• PROBLEM TO WORK ON
When a line of the material has the word "space" in it, copy that line.

• DATASET EXCERPT
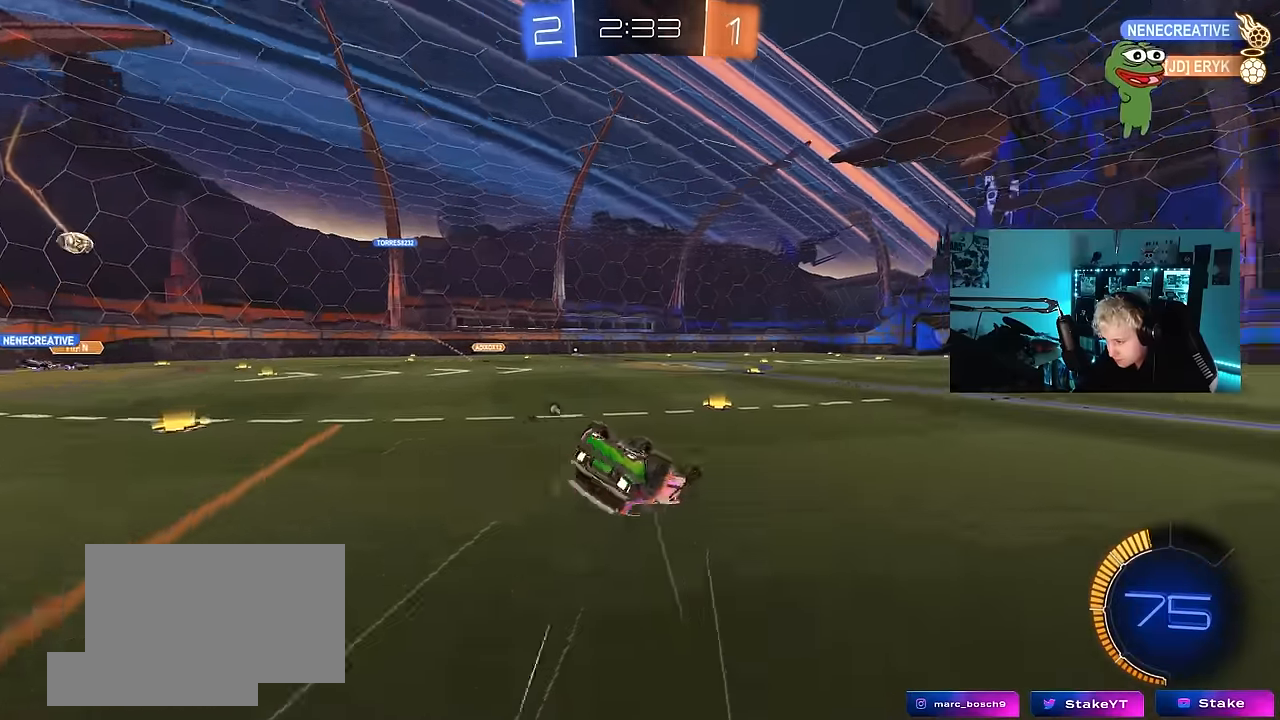
{"keys": ["a", "s", "space"], "mouse": [], "events": [[133, "s", "up"], [183, "mouse_left", "up"], [183, "s", "down"], [283, "space", "down"], [417, "shift", "up"]]}
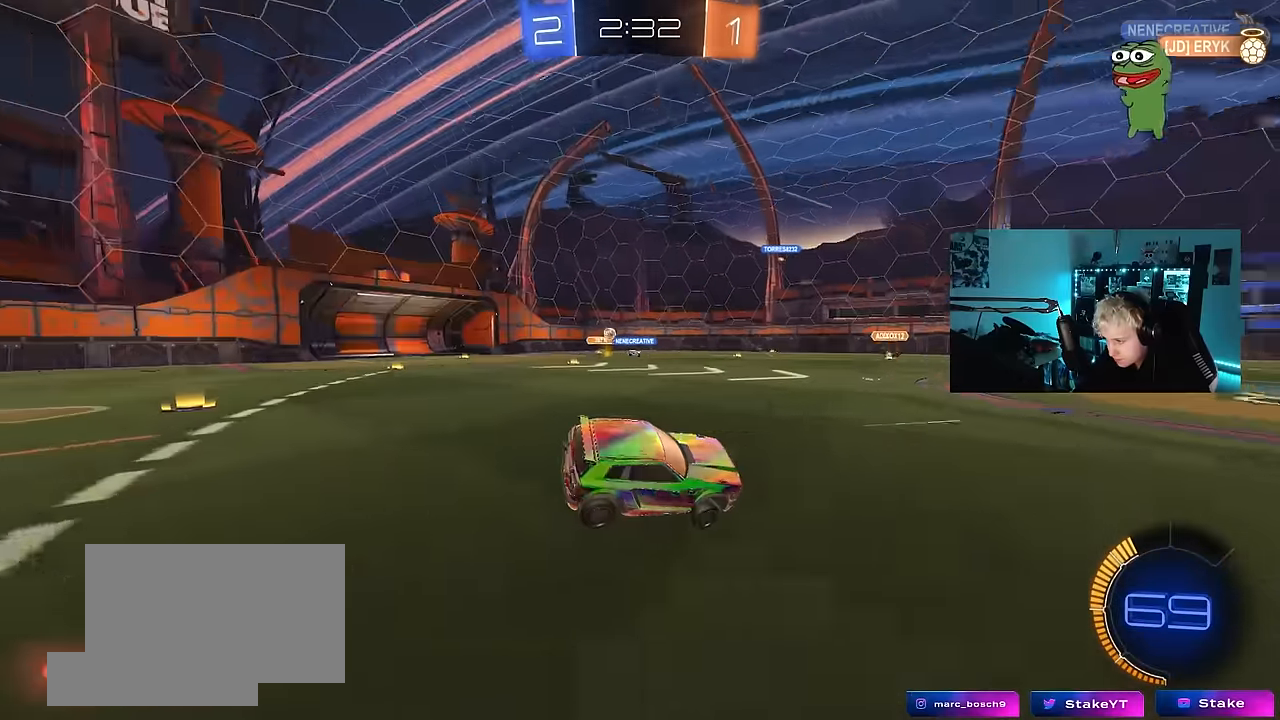
{"keys": ["w"], "mouse": [], "events": [[17, "a", "up"], [17, "space", "up"], [67, "s", "up"], [150, "w", "down"], [200, "d", "down"], [250, "d", "up"]]}
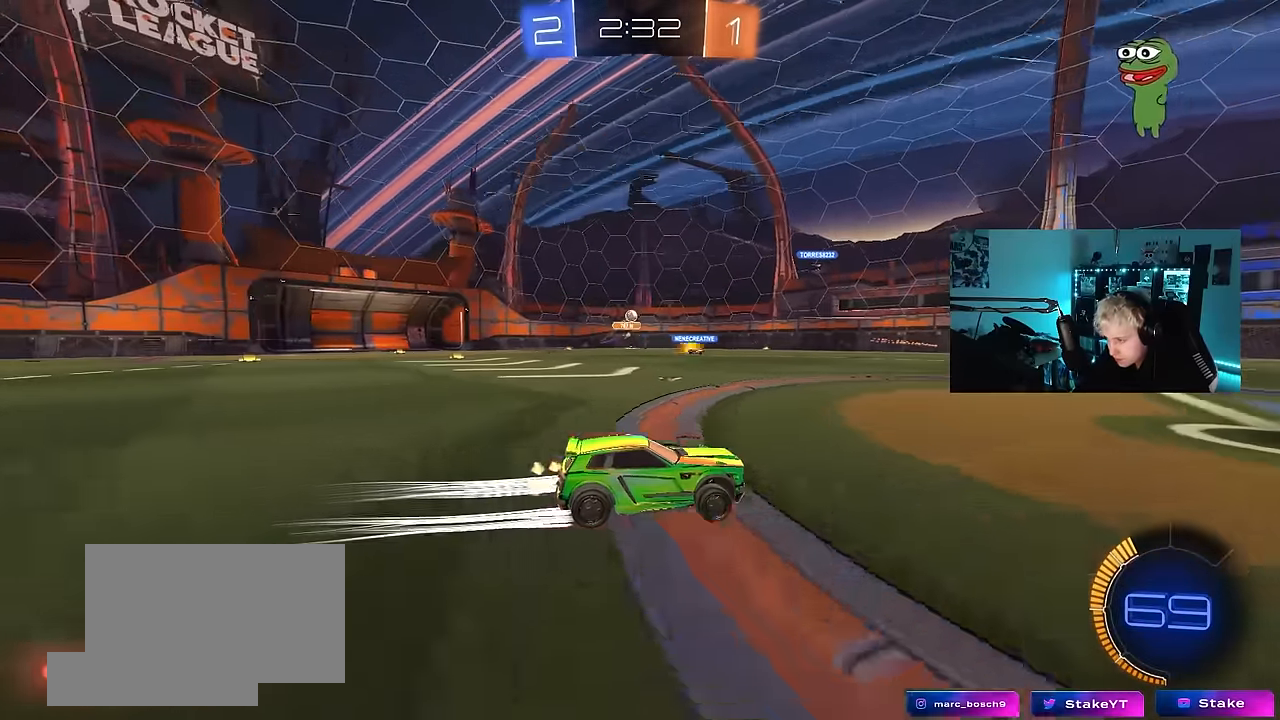
{"keys": ["a", "shift", "w"], "mouse": [], "events": [[450, "a", "down"], [500, "shift", "down"]]}
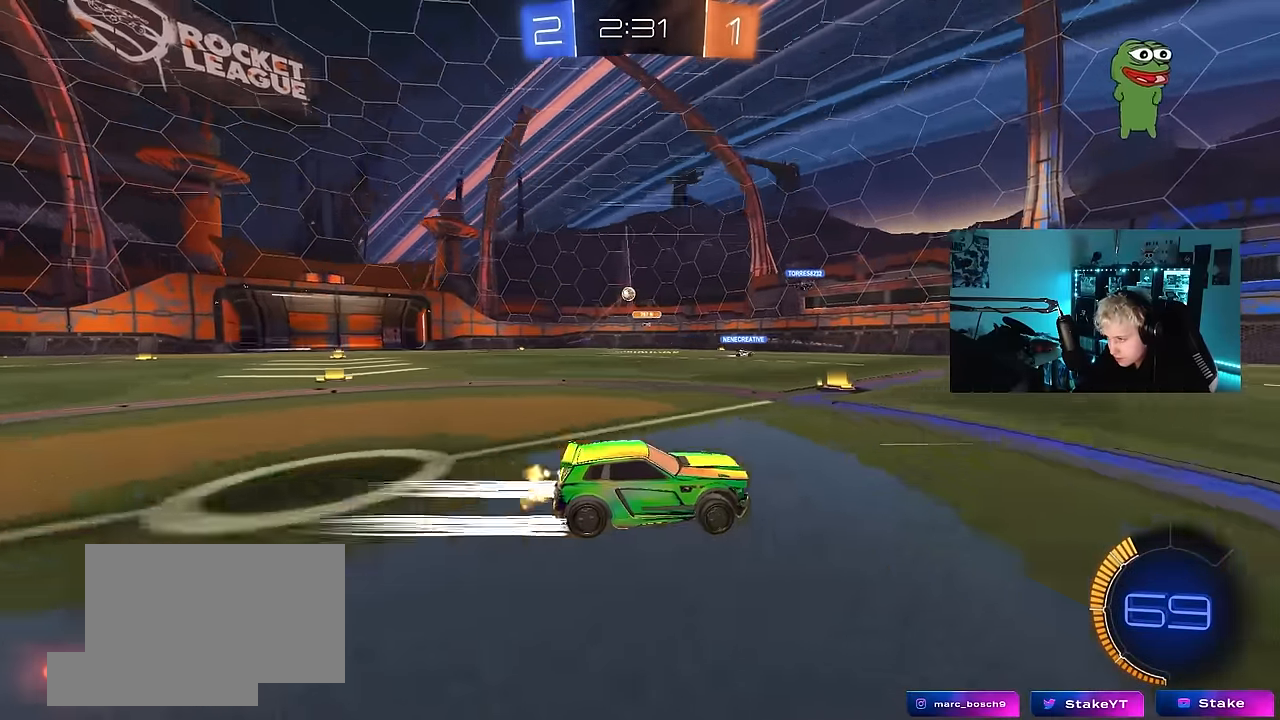
{"keys": ["a", "shift", "w"], "mouse": [], "events": [[83, "shift", "up"], [417, "shift", "down"]]}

• WRITTEN ANSWER
{"keys": ["a", "s", "space"], "mouse": [], "events": [[133, "s", "up"], [183, "mouse_left", "up"], [183, "s", "down"], [283, "space", "down"], [417, "shift", "up"]]}
{"keys": ["w"], "mouse": [], "events": [[17, "a", "up"], [17, "space", "up"], [67, "s", "up"], [150, "w", "down"], [200, "d", "down"], [250, "d", "up"]]}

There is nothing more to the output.